Just as we extract unigrams from documents, I have extracted unigrams froms the raw byte file and created a dataframe (second image below) . Each row in the dataframe represents a byte file. Each column represents a unique hexadecimal value. And each cell in the dataframe represents the number of occurances of that hexadecimal value in that byte file. The last column (??) in the dataframe represents the count of missing values in each byte file.
1. Image of a byte file
2. Unigrams Dataframe
I have extracted images out of the asm files. Below are the sample images of the byte file of 3 classes of malware.
An Image from Class 1 (Ramnit)
An Image from Class 2 (Lollipop)
An Image from Class 3 (Kelihos_ver3)
I have reduced the 257-dimensional data to 2-dimensional data using T-SNE. Below is the scatter plot of the 2-Dimensional data. Each color represents a different class. We can see that similar colored points are clustered together with some overlap in the center of the image.
T-SNE mainly preserves the local structure of the data while converting high dimensional data to low dimensional data. It also suffers from crowding problem. This might be the reason that we see some overlap in the center of the image. There is a high chance that these data points are well separated in the 257-dimensional space.
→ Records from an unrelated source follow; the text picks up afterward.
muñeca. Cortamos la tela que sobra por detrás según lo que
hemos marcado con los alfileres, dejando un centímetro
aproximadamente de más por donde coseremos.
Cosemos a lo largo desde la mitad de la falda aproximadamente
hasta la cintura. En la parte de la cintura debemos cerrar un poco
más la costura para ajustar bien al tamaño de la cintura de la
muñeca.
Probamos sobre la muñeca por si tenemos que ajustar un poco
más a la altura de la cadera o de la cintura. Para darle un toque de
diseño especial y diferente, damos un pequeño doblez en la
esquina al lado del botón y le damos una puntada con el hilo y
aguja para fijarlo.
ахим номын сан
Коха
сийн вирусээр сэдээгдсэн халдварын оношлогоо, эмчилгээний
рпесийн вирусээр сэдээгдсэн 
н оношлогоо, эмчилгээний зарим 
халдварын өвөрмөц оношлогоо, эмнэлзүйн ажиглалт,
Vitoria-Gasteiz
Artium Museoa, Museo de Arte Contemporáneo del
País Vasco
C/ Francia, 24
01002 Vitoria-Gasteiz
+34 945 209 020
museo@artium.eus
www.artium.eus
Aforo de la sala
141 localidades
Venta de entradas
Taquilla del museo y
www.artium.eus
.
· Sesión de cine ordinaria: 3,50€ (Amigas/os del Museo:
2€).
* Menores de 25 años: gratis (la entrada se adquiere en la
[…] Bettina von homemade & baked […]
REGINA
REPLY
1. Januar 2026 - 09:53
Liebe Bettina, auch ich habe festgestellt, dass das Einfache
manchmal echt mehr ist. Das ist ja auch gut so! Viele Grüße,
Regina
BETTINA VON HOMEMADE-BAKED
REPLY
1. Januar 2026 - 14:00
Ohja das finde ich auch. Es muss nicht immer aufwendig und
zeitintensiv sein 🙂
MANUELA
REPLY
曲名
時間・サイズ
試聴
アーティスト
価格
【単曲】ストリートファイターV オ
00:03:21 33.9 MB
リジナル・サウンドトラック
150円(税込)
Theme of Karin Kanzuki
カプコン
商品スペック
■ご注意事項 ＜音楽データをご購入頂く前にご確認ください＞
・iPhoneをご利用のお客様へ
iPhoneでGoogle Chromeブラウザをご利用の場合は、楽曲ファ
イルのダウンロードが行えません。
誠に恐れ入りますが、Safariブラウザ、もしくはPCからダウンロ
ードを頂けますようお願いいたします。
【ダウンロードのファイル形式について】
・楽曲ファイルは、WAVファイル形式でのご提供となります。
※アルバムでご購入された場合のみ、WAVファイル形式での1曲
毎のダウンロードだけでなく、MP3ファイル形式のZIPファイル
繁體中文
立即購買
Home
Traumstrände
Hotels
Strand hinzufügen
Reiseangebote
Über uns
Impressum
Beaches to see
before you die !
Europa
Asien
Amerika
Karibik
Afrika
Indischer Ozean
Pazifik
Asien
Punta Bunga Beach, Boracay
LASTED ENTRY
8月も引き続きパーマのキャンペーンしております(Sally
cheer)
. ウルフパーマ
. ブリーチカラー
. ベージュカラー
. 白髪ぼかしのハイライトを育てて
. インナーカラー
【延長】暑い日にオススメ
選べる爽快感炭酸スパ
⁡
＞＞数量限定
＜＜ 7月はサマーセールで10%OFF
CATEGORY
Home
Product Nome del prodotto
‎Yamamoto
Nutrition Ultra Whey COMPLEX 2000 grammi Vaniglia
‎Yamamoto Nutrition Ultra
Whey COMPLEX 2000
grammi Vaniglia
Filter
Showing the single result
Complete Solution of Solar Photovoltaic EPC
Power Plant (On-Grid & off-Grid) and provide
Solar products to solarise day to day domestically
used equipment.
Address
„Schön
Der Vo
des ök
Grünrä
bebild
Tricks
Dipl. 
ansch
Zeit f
The first model that I am using is the Random Forest. It is a pretty good model to start with. I have 100 decision trees(n_estimators = 100) with a depth = 10.
I have sampled 80% of the data as my training data and 20% of the data as my test data. I have used stratified sampling since the distribution of the classes is not uniform.
Performance:
Accuracy on Training Data: 98.98%
Accuracy on Test Data: 97.79%
I have extracted the first 800 pixels from images that I have created and appended it to the unigrams dataframe. I have also added the byte file size and asm file size of each file to the unigrams dataframe.
After appending the image features and file sizes to the unigrams dataframe, the dataframe contains:
10868 rows.
1060 columns.
I have decided to use XG Boost for modeling. I have done hyperparameter tuning using random search and found out that the best hyperparameters are:
n_estimators = 800
max_depth = 3
Performance:
Accuracy on the training set: 100%
Accuracy on the test set: 99.218%
Data is the main limitation.
My model can only detect a malware file belonging to any one of the 9 classes.
If we have access to the labeled data of the other families of Malware files, we can extend our model to detect malware files belonging to other families of malware.
References:
Raff, Edward, Richard Zak, Russell Cox, Jared Sylvester, Paul Yacci, Rebecca Ward, Anna Tracy, Mark McLean, and Charles Nicholas. "An Investigation of Byte N-gram Features for Malware Classification." Journal of Computer Virology and Hacking Techniques 14.1 (2016).
Nataraj, L., S. Karthikeyan, G. Jacob, and B. S. Manjunath. "Malware Images." Proceedings of the 8th International Symposium on Visualization for Cyber Security - VizSec '11 (2011).
Masud, Mohammad M., Latifur Khan, and Bhavani Thuraisingham. "A Scalable Multi-level Feature Extraction Technique to Detect Malicious Executables." Information Systems Frontiers.